> [WHAT YOU SHOULD DO]
Render the lines of the records below as a Markdown table with the columns Row and Record line, from the line with "order: Solanales" to the line with "scientific name: Rhagonycha lineola", both included. Number each row in order, give the line in the second column, and leave out blank lines.
* * * * * * *
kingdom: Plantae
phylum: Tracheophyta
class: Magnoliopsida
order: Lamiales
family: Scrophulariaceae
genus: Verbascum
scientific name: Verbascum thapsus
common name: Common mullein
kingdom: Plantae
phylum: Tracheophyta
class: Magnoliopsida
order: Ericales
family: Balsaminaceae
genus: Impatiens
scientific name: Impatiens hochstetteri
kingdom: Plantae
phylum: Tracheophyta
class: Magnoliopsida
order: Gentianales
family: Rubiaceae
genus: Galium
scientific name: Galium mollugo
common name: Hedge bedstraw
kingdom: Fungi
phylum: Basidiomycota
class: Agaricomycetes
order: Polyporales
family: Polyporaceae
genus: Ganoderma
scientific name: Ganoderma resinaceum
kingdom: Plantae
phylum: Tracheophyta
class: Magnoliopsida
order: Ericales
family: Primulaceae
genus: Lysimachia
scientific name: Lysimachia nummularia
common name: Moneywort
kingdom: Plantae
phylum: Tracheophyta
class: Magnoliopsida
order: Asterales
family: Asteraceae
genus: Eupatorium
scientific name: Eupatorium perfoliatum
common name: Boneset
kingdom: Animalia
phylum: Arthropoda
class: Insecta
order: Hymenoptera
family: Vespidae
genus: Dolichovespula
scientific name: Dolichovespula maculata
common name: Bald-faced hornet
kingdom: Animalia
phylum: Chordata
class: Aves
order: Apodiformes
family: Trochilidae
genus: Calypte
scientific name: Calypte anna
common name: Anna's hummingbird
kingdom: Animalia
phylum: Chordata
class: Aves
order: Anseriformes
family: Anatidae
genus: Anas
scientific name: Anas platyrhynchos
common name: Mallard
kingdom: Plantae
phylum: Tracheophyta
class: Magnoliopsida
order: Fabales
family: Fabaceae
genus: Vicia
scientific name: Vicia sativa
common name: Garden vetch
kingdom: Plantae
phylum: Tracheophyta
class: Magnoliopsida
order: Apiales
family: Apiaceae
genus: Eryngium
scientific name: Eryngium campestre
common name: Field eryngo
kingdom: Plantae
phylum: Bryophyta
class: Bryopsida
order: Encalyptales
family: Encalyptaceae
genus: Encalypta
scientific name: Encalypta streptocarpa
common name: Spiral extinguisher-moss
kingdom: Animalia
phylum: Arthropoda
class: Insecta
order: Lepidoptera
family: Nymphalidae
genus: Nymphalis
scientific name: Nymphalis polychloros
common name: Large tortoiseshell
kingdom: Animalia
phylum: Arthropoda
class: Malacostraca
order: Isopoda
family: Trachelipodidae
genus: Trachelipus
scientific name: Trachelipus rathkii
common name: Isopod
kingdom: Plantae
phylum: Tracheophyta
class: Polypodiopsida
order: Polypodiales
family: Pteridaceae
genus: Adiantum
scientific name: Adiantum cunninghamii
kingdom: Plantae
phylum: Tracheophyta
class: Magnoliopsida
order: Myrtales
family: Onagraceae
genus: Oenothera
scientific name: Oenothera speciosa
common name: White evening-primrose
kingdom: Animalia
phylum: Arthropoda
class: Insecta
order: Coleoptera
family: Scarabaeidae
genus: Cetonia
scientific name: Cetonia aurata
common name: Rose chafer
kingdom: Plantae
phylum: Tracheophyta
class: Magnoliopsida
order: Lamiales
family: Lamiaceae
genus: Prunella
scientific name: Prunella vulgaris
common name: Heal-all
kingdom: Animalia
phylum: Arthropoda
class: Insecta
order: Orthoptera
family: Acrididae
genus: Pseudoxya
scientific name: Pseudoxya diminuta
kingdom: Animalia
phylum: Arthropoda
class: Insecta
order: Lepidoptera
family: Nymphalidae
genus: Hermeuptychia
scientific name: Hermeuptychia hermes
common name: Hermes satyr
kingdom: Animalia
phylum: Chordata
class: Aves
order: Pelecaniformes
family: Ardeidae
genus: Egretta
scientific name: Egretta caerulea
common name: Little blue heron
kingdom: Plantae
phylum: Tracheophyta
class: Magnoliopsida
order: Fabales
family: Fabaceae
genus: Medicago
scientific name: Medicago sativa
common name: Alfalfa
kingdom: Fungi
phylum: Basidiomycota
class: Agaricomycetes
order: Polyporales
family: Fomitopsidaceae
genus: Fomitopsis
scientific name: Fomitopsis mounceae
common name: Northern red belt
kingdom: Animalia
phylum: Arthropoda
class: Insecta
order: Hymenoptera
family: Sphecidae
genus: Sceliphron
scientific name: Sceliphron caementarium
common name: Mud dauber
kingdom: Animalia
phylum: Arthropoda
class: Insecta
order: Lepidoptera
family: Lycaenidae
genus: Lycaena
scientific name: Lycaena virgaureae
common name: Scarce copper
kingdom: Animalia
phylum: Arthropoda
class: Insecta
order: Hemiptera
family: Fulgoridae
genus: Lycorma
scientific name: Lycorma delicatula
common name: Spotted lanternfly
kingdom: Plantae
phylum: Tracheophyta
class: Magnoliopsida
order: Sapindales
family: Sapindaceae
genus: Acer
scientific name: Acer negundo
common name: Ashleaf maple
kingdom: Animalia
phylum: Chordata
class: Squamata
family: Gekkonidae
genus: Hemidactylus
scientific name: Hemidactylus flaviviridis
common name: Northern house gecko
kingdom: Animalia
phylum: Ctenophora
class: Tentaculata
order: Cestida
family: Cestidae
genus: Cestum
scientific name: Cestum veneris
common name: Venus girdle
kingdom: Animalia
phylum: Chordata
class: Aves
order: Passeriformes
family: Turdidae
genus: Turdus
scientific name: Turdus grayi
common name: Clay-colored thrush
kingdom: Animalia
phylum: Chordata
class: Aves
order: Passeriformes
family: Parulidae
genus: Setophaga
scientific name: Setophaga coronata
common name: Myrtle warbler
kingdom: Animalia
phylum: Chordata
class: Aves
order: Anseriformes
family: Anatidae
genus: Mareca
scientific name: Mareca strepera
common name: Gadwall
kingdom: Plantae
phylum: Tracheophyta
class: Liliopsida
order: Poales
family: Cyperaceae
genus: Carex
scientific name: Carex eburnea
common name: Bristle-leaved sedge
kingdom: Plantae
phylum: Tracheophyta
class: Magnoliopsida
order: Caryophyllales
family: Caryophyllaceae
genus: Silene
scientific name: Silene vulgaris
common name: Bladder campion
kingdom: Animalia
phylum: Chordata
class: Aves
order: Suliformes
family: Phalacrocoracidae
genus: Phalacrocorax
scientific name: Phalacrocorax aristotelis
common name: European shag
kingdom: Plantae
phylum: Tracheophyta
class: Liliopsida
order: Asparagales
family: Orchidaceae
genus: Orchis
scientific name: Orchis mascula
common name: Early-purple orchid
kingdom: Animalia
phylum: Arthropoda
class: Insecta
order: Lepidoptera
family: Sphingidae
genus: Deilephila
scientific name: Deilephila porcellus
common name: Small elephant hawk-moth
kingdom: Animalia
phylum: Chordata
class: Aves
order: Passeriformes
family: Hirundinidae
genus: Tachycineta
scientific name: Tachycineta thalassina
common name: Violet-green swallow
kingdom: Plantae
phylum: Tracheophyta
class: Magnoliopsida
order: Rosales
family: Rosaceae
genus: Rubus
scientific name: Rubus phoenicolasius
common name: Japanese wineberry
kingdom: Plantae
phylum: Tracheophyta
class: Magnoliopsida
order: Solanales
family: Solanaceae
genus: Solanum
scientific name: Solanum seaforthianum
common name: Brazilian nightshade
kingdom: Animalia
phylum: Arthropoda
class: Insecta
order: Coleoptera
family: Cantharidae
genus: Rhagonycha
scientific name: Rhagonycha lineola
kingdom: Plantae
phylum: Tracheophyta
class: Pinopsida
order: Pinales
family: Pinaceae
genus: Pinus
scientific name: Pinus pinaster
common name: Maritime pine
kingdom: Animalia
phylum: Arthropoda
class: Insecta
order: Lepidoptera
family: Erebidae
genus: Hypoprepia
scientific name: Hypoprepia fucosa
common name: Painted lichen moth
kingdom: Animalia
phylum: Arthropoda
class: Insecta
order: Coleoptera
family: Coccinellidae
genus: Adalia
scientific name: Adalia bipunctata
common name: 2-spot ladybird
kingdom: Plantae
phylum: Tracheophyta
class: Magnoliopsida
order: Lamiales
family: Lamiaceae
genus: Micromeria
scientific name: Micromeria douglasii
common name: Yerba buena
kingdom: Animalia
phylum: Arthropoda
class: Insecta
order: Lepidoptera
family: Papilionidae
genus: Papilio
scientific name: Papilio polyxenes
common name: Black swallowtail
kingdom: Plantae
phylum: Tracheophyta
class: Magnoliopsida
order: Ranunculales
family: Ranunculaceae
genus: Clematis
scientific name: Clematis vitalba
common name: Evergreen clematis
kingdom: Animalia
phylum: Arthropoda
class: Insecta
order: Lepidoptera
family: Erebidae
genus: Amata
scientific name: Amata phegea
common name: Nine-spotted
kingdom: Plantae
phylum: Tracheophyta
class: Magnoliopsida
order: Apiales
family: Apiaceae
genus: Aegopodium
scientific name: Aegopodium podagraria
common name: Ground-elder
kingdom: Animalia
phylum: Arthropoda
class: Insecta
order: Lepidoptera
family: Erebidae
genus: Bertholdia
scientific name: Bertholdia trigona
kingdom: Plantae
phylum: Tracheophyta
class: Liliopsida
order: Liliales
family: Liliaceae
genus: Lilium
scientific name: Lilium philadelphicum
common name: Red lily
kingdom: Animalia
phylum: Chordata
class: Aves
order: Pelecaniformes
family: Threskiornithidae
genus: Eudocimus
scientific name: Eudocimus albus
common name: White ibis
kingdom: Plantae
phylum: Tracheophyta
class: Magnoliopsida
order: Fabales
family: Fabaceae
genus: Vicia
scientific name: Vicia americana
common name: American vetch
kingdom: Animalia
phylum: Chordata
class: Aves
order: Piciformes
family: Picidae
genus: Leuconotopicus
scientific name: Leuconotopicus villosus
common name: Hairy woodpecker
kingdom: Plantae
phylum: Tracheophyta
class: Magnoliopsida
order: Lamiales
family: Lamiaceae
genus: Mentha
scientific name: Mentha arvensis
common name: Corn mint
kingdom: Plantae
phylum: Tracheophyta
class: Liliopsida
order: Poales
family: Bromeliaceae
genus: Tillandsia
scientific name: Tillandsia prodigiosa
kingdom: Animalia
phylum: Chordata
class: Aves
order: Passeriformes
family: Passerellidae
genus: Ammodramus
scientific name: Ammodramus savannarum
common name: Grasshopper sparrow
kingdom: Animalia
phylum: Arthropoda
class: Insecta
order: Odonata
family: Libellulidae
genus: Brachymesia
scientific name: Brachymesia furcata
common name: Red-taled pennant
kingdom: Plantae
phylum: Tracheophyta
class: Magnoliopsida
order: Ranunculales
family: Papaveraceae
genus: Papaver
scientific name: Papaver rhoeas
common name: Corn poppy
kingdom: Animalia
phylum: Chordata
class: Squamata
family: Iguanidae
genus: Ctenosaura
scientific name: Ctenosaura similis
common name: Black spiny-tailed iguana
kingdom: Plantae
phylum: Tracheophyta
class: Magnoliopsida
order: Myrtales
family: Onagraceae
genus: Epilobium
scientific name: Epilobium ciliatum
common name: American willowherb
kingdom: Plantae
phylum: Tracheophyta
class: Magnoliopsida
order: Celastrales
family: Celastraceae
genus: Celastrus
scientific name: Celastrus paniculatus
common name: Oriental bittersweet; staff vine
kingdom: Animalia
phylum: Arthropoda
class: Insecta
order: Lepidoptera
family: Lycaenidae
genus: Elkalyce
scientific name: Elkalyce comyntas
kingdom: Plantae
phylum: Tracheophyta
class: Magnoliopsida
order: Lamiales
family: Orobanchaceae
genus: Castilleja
* * * * * * *
> [OUTPUT FOR THIS EXERCISE]
| Row | Record line |
|---|---|
| 1 | order: Solanales |
| 2 | family: Solanaceae |
| 3 | genus: Solanum |
| 4 | scientific name: Solanum seaforthianum |
| 5 | common name: Brazilian nightshade |
| 6 | kingdom: Animalia |
| 7 | phylum: Arthropoda |
| 8 | class: Insecta |
| 9 | order: Coleoptera |
| 10 | family: Cantharidae |
| 11 | genus: Rhagonycha |
| 12 | scientific name: Rhagonycha lineola |